Information given |
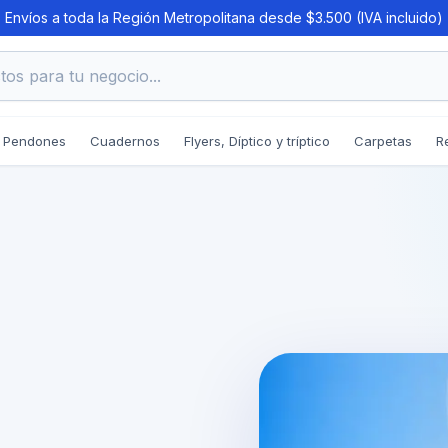
Envíos a toda la Región Metropolitana desde $3.500 (IVA incluido)
os para tu negocio...
Pendones
Cuadernos
Flyers, Díptico y tríptico
Carpetas
R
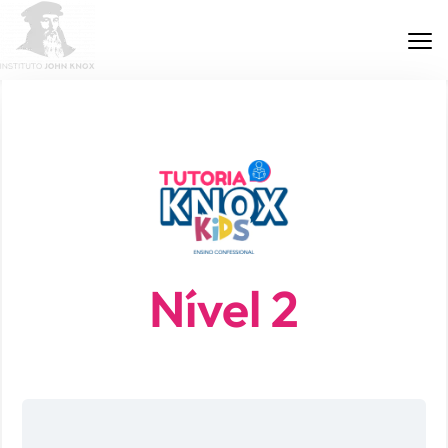
ÁREA DE PARCEIROS
Nível 2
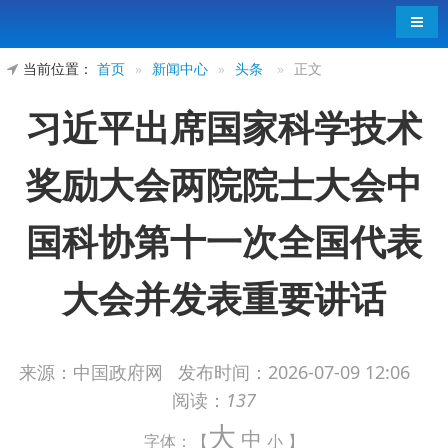
导航
当前位置：
首页
»
新闻中心
»
头条
»
正文
习近平出席国家科学技术
奖励大会两院院士大会中
国科协第十一次全国代表
大会并发表重要讲话
来源：中国政府网
发布时间：
2026-07-09 12:06
国家科学技术奖励大会两院院士大会中国科协第十
阅读：
137
大
一次全国代表大会在京召开
中
字体：【
小
】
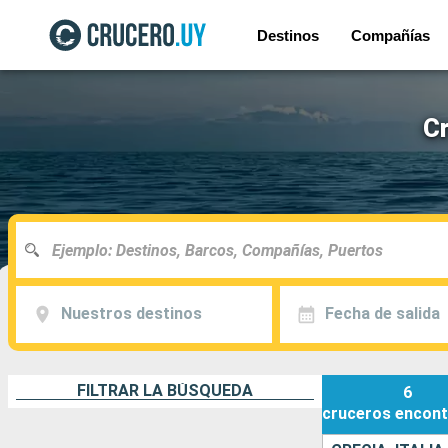
Destinos
Compañías
Cr
Nuestros destinos
Fecha de salida
FILTRAR LA BÚSQUEDA
6
cruceros
encont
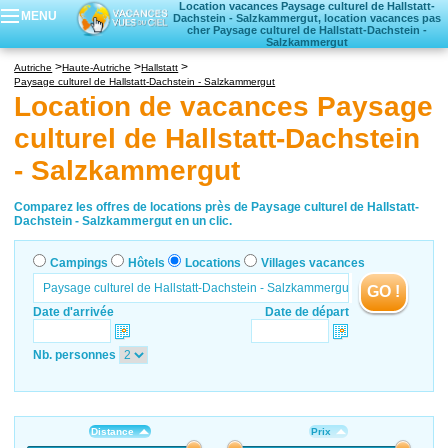
Location vacances Paysage culturel de Hallstatt-
MENU
Dachstein - Salzkammergut, location vacances pas
cher Paysage culturel de Hallstatt-Dachstein -
Salzkammergut
Campings
Autriche
Haute-Autriche
Hallstatt
Hôtels
Paysage culturel de Hallstatt-Dachstein - Salzkammergut
Location de vacances Paysage
Locations vacances
Villages vacances
culturel de Hallstatt-Dachstein
- Salzkammergut
Comparez les offres de locations près de Paysage culturel de Hallstatt-
Dachstein - Salzkammergut en un clic.
Campings
Hôtels
Locations
Villages vacances
GO !
Date d'arrivée
Date de départ
Nb. personnes
Distance
Prix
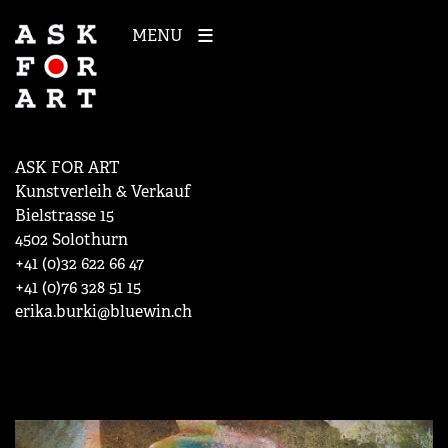
MENU
ASK FOR ART
Kunstverleih & Verkauf
Bielstrasse 15
4502 Solothurn
+41 (0)32 622 66 47
+41 (0)76 328 51 15
erika.burki@bluewin.ch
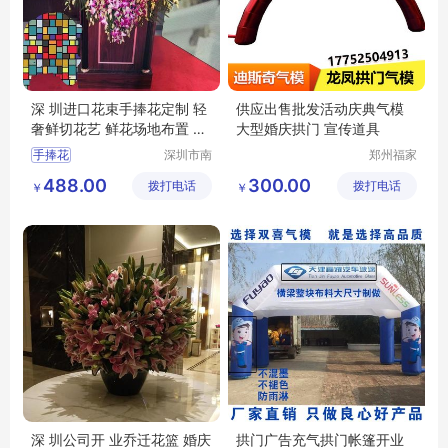
深 圳进口花束手捧花定制 轻
供应出售批发活动庆典气模
奢鲜切花艺 鲜花场地布置 南
大型婚庆拱门 宣传道具
韵竹风
手捧花
深圳市南
郑州福家
韵竹风景
文化科技
488.00
300.00
拨打电话
观园林有
拨打电话
有限公司
￥
￥
限公司
深 圳公司开 业乔迁花篮 婚庆
拱门广告充气拱门帐篷开业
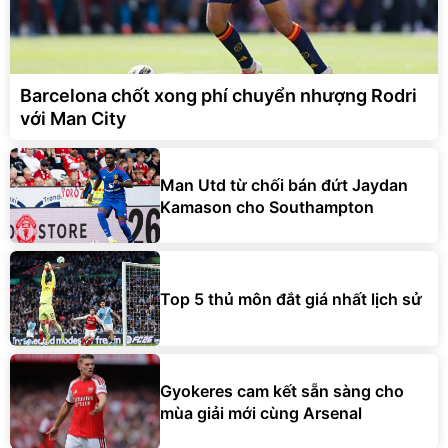
Barcelona chốt xong phí chuyển nhượng Rodri
với Man City
Man Utd từ chối bán đứt Jaydan
Kamason cho Southampton
Top 5 thủ môn đắt giá nhất lịch sử
Gyokeres cam kết sẵn sàng cho
mùa giải mới cùng Arsenal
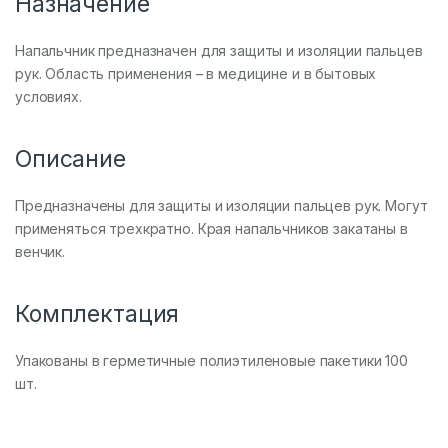
Назначение
Напальчник предназначен для защиты и изоляции пальцев
рук. Область применения – в медицине и в бытовых
условиях.
Описание
Предназначены для защиты и изоляции пальцев рук. Могут
применяться трехкратно. Края напальчников закатаны в
венчик.
Комплектация
Упакованы в герметичные полиэтиленовые пакетики 100
шт.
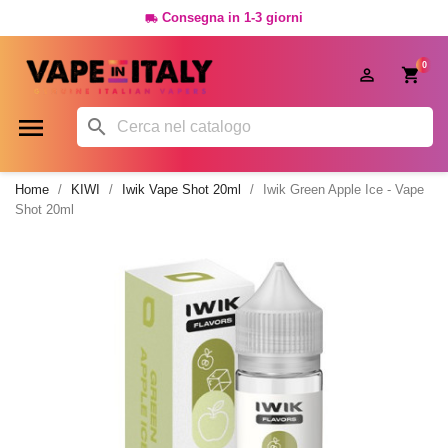
Consegna in 1-3 giorni

0




Home
KIWI
Iwik Vape Shot 20ml
Iwik Green Apple Ice - Vape
Shot 20ml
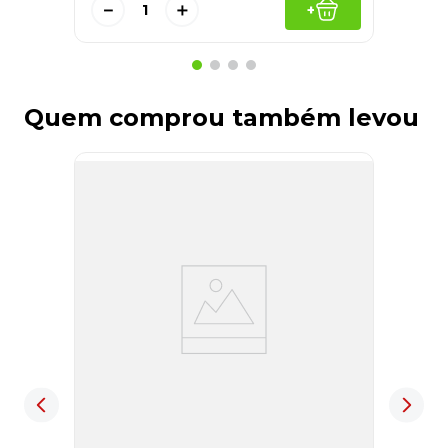
－
＋
+
Quem comprou também levou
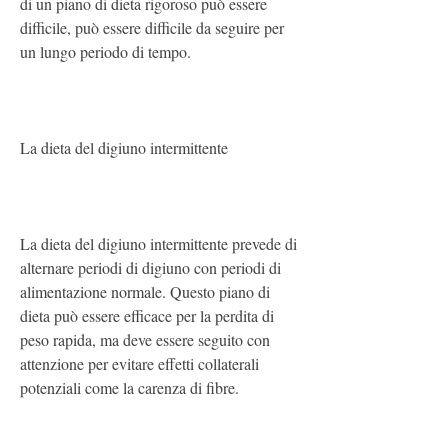
di un piano di dieta rigoroso può essere 
difficile, può essere difficile da seguire per 
un lungo periodo di tempo.
La dieta del digiuno intermittente
La dieta del digiuno intermittente prevede di 
alternare periodi di digiuno con periodi di 
alimentazione normale. Questo piano di 
dieta può essere efficace per la perdita di 
peso rapida, ma deve essere seguito con 
attenzione per evitare effetti collaterali 
potenziali come la carenza di fibre.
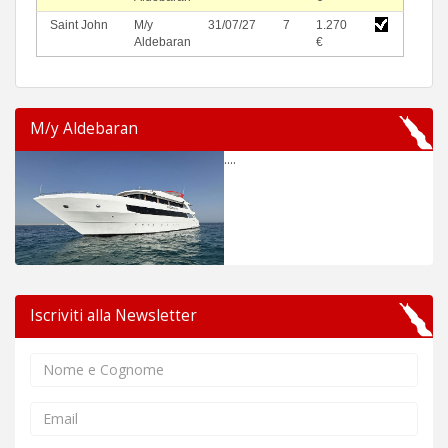
Saint John
M/y
31/07/27
7
1.270
Aldebaran
€
M/y Aldebaran
....
Iscriviti alla Newsletter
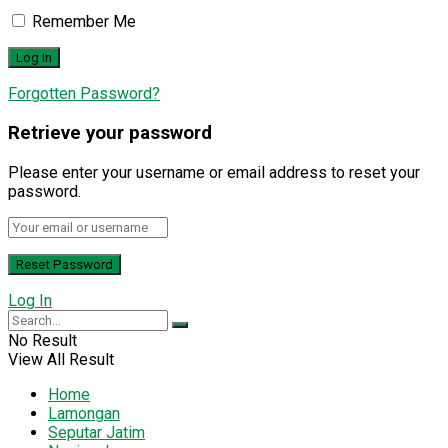
Remember Me
Forgotten Password?
Retrieve your password
Please enter your username or email address to reset your
password.
Log In
No Result
View All Result
Home
Lamongan
Seputar Jatim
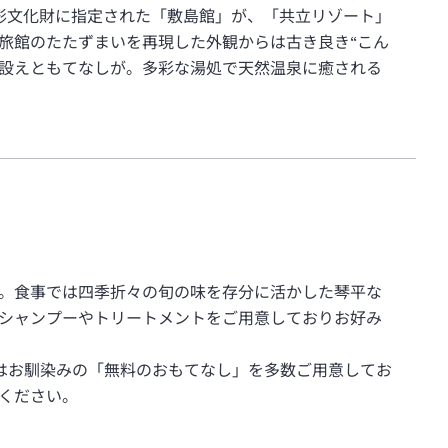
形文化財に指定された「敷島館」が、「共立リゾート」
旅館のたたずまいを再現した外観からは古き良き“こん
設えともてなしが。多彩な湯処で天然温泉に癒される
。食事では四季折々の旬の味を存分に活かした琴平な
シャンプーやトリートメントをご用意しておりお好み
はお馴染みの「無料のおもてなし」を多数ご用意してお
ください。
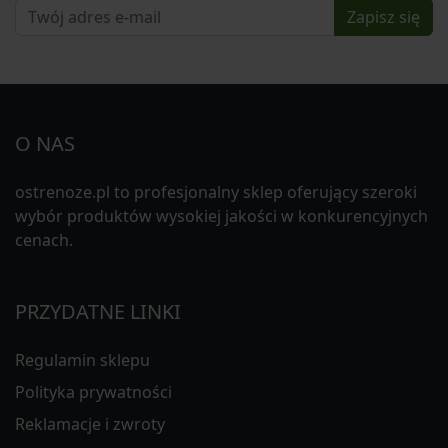
Zapisz się
O NAS
ostrenoze.pl to profesjonalny sklep oferujący szeroki
wybór produktów wysokiej jakości w konkurencyjnych
cenach.
PRZYDATNE LINKI
Regulamin sklepu
Polityka prywatności
Reklamacje i zwroty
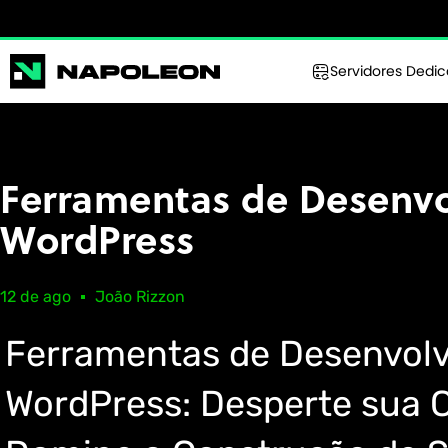
Servidores Dedi
Ferramentas de Desenvo
WordPress
12 de ago
João Rizzon
Ferramentas de Desenvolv
WordPress: Desperte sua C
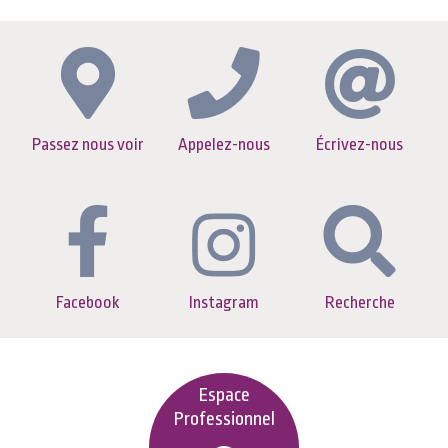
Passez nous voir
Appelez-nous
Écrivez-nous
Facebook
Instagram
Recherche
Espace
Professionnel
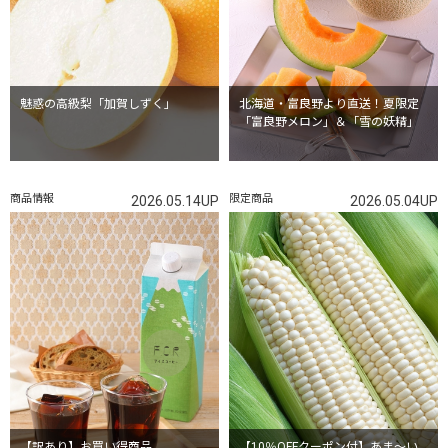
魅惑の高級梨「加賀しずく」
北海道・富良野より直送！夏限定
「富良野メロン」＆「雪の妖精」
商品情報
限定商品
2026.05.14UP
2026.05.04UP
【訳あり】お買い得商品
【10％OFFクーポン付】あま～い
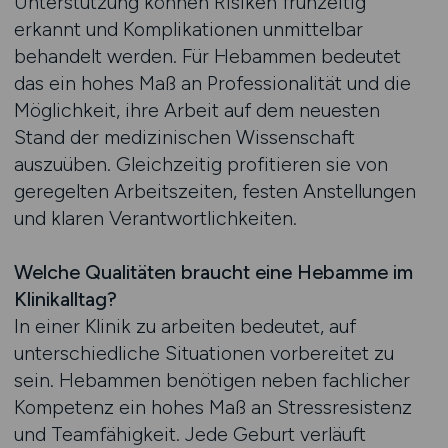
Unterstützung können Risiken frühzeitig
erkannt und Komplikationen unmittelbar
behandelt werden. Für Hebammen bedeutet
das ein hohes Maß an Professionalität und die
Möglichkeit, ihre Arbeit auf dem neuesten
Stand der medizinischen Wissenschaft
auszuüben. Gleichzeitig profitieren sie von
geregelten Arbeitszeiten, festen Anstellungen
und klaren Verantwortlichkeiten.
Welche Qualitäten braucht eine Hebamme im
Klinikalltag?
In einer Klinik zu arbeiten bedeutet, auf
unterschiedliche Situationen vorbereitet zu
sein. Hebammen benötigen neben fachlicher
Kompetenz ein hohes Maß an Stressresistenz
und Teamfähigkeit. Jede Geburt verläuft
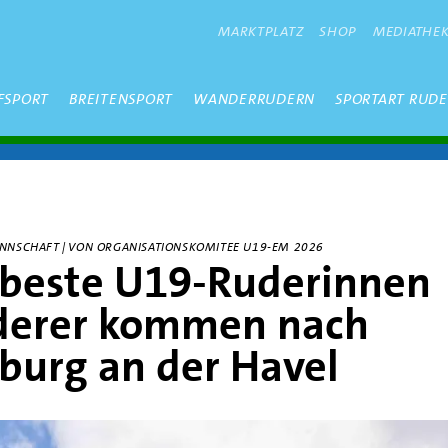
METANAVIGATION
MARKTPLATZ
SHOP
MEDIATHE
FSPORT
BREITENSPORT
WANDERRUDERN
SPORTART RUD
ANNSCHAFT | VON ORGANISATIONSKOMITEE U19-EM 2026
 beste U19-Ruderinnen
derer kommen nach
burg an der Havel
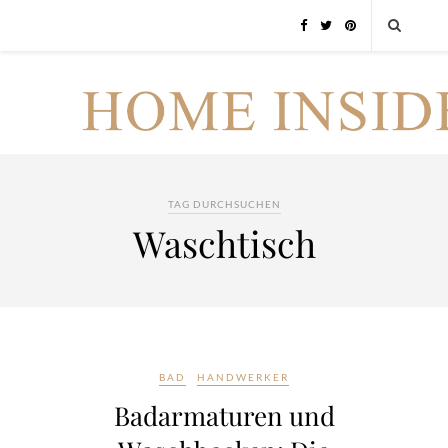
TAG DURCHSUCHEN
Waschtisch
BAD
HANDWERKER
Badarmaturen und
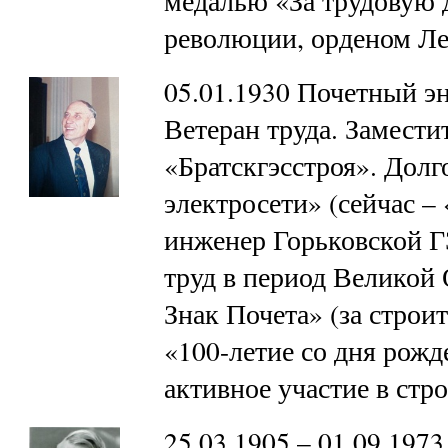
медалью «За трудовую 
революции, орденом Л
05.01.1930 Почетный э
Ветеран труда. Замести
«Братскгэсстроя». Долг
электросети» (сейчас 
инженер Горьковской Г
труд в период Великой
Знак Почета» (за строи
«100-летие со дня рожд
активное участие в ст
25.03.1905 – 01.09.19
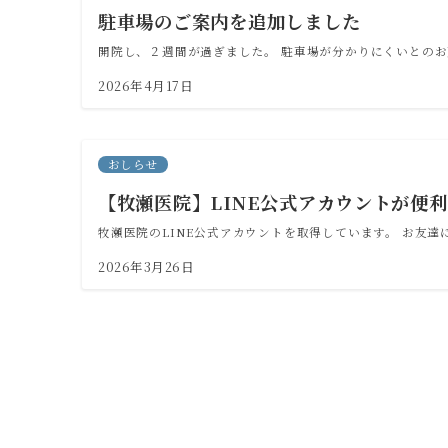
駐車場のご案内を追加しました
開院し、２週間が過ぎました。 駐車場が分かりにくいとの
2026年4月17日
おしらせ
【牧瀬医院】LINE公式アカウントが便
牧瀬医院のLINE公式アカウントを取得しています。 お友
2026年3月26日
投
稿
の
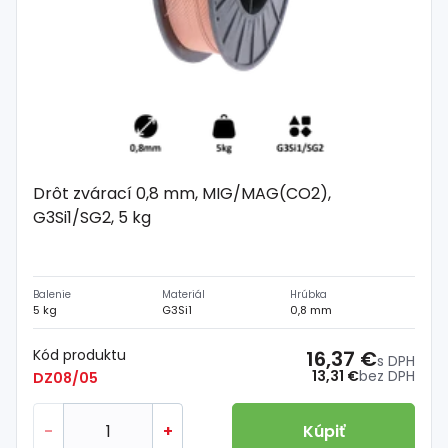
Drôt zvárací 0,8 mm, MIG/MAG(CO2),
G3Si1/SG2, 5 kg
Balenie
Materiál
Hrúbka
5 kg
G3Si1
0,8 mm
Kód produktu
16,37 €
s DPH
13,31 €
bez DPH
DZ08/05
-
+
Kúpiť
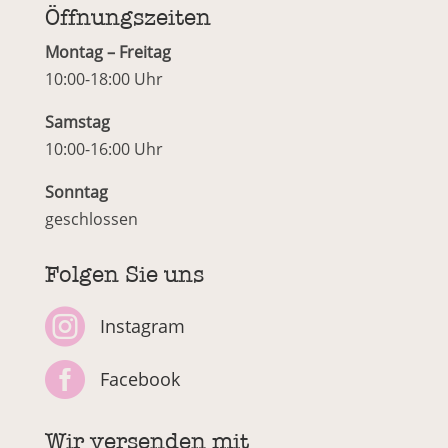
Öffnungszeiten
Montag – Freitag
10:00-18:00 Uhr
Samstag
10:00-16:00 Uhr
Sonntag
geschlossen
Folgen Sie uns

Instagram

Facebook
Wir versenden mit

Work order | Retype the text of every row above line for line, leaving out the pictures.

The answer |
Envíos a toda la Región Metropolitana desde $3.500 (IVA incluido)
os para tu negocio...
Pendones
Cuadernos
Flyers, Díptico y tríptico
Carpetas
R
ÁREA DE PARCEIROS
Nível 2
导航
当前位置：
首页
»
新闻中心
»
头条
»
正文
习近平出席国家科学技术
奖励大会两院院士大会中
国科协第十一次全国代表
大会并发表重要讲话
来源：中国政府网
发布时间：
2026-07-09 12:06
国家科学技术奖励大会两院院士大会中国科协第十
阅读：
137
大
一次全国代表大会在京召开
中
字体：【
小
】
Destinos
Compañías
Cr
Nuestros destinos
Fecha de salida
FILTRAR LA BÚSQUEDA
6
cruceros
encont
Location vacances Paysage culturel de Hallstatt-
MENU
Dachstein - Salzkammergut, location vacances pas
cher Paysage culturel de Hallstatt-Dachstein -
Salzkammergut
Campings
Autriche
Haute-Autriche
Hallstatt
Hôtels
Paysage culturel de Hallstatt-Dachstein - Salzkammergut
Location de vacances Paysage
Locations vacances
Villages vacances
culturel de Hallstatt-Dachstein
- Salzkammergut
Comparez les offres de locations près de Paysage culturel de Hallstatt-
Dachstein - Salzkammergut en un clic.
Campings
Hôtels
Locations
Villages vacances
GO !
Date d'arrivée
Date de départ
Nb. personnes
Distance
Prix
MENU
ASK FOR ART
Kunstverleih & Verkauf
Bielstrasse 15
4502 Solothurn
+41 (0)32 622 66 47
+41 (0)76 328 51 15
erika.burki@bluewin.ch
深 圳进口花束手捧花定制 轻
供应出售批发活动庆典气模
奢鲜切花艺 鲜花场地布置 南
大型婚庆拱门 宣传道具
韵竹风
手捧花
深圳市南
郑州福家
韵竹风景
文化科技
488.00
300.00
拨打电话
观园林有
拨打电话
有限公司
￥
￥
限公司
深 圳公司开 业乔迁花篮 婚庆
拱门广告充气拱门帐篷开业
Barcelona chốt xong phí chuyển nhượng Rodri
với Man City
Man Utd từ chối bán đứt Jaydan
Kamason cho Southampton
Top 5 thủ môn đắt giá nhất lịch sử
Gyokeres cam kết sẵn sàng cho
mùa giải mới cùng Arsenal
Назначение
Напальчник предназначен для защиты и изоляции пальцев
рук. Область применения – в медицине и в бытовых
условиях.
Описание
Предназначены для защиты и изоляции пальцев рук. Могут
применяться трехкратно. Края напальчников закатаны в
венчик.
Комплектация
Упакованы в герметичные полиэтиленовые пакетики 100
шт.
Consegna in 1-3 giorni

0




Home
KIWI
Iwik Vape Shot 20ml
Iwik Green Apple Ice - Vape
Shot 20ml
－
＋
+
Quem comprou também levou
di un piano di dieta rigoroso può essere 
difficile, può essere difficile da seguire per 
un lungo periodo di tempo.
La dieta del digiuno intermittente
La dieta del digiuno intermittente prevede di 
alternare periodi di digiuno con periodi di 
alimentazione normale. Questo piano di 
dieta può essere efficace per la perdita di 
peso rapida, ma deve essere seguito con 
attenzione per evitare effetti collaterali 
potenziali come la carenza di fibre.
Saint John
M/y
31/07/27
7
1.270
Aldebaran
€
M/y Aldebaran
....
Iscriviti alla Newsletter
Remember Me
Forgotten Password?
Retrieve your password
Please enter your username or email address to reset your
password.
Log In
No Result
View All Result
Home
Lamongan
Seputar Jatim
形文化財に指定された「敷島館」が、「共立リゾート」
旅館のたたずまいを再現した外観からは古き良き“こん
設えともてなしが。多彩な湯処で天然温泉に癒される
。食事では四季折々の旬の味を存分に活かした琴平な
シャンプーやトリートメントをご用意しておりお好み
はお馴染みの「無料のおもてなし」を多数ご用意してお
ください。
Zapisz się
O NAS
ostrenoze.pl to profesjonalny sklep oferujący szeroki
wybór produktów wysokiej jakości w konkurencyjnych
cenach.
PRZYDATNE LINKI
Regulamin sklepu
Polityka prywatności
Reklamacje i zwroty
Servidores Dedi
Ferramentas de Desenvo
WordPress
12 de ago
João Rizzon
Ferramentas de Desenvolv
WordPress: Desperte sua C
Passez nous voir
Appelez-nous
Écrivez-nous
Facebook
Instagram
Recherche
Espace
Professionnel
魅惑の高級梨「加賀しずく」
北海道・富良野より直送！夏限定
「富良野メロン」＆「雪の妖精」
商品情報
限定商品
2026.05.14UP
2026.05.04UP
【訳あり】お買い得商品
【10％OFFクーポン付】あま～い
Unterstützung können Risiken frühzeitig
erkannt und Komplikationen unmittelbar
behandelt werden. Für Hebammen bedeutet
das ein hohes Maß an Professionalität und die
Möglichkeit, ihre Arbeit auf dem neuesten
Stand der medizinischen Wissenschaft
auszuüben. Gleichzeitig profitieren sie von
geregelten Arbeitszeiten, festen Anstellungen
und klaren Verantwortlichkeiten.
Welche Qualitäten braucht eine Hebamme im
Klinikalltag?
In einer Klinik zu arbeiten bedeutet, auf
unterschiedliche Situationen vorbereitet zu
sein. Hebammen benötigen neben fachlicher
Kompetenz ein hohes Maß an Stressresistenz
und Teamfähigkeit. Jede Geburt verläuft
METANAVIGATION
MARKTPLATZ
SHOP
MEDIATHE
FSPORT
BREITENSPORT
WANDERRUDERN
SPORTART RUD
ANNSCHAFT | VON ORGANISATIONSKOMITEE U19-EM 2026
 beste U19-Ruderinnen
derer kommen nach
burg an der Havel
TAG DURCHSUCHEN
Waschtisch
BAD
HANDWERKER
Badarmaturen und
медалью «За трудовую 
революции, орденом Л
05.01.1930 Почетный э
Ветеран труда. Замести
«Братскгэсстроя». Долг
электросети» (сейчас 
инженер Горьковской Г
труд в период Великой
Знак Почета» (за строи
«100-летие со дня рожд
активное участие в ст
25.03.1905 – 01.09.19
駐車場のご案内を追加しました
開院し、２週間が過ぎました。 駐車場が分かりにくいとの
2026年4月17日
おしらせ
【牧瀬医院】LINE公式アカウントが便
牧瀬医院のLINE公式アカウントを取得しています。 お友
2026年3月26日
投
稿
の
Drôt zvárací 0,8 mm, MIG/MAG(CO2),
G3Si1/SG2, 5 kg
Balenie
Materiál
Hrúbka
5 kg
G3Si1
0,8 mm
Kód produktu
16,37 €
s DPH
13,31 €
bez DPH
DZ08/05
-
+
Kúpiť
Öffnungszeiten
Montag – Freitag
10:00-18:00 Uhr
Samstag
10:00-16:00 Uhr
Sonntag
geschlossen
Folgen Sie uns

Instagram

Facebook
Wir versenden mit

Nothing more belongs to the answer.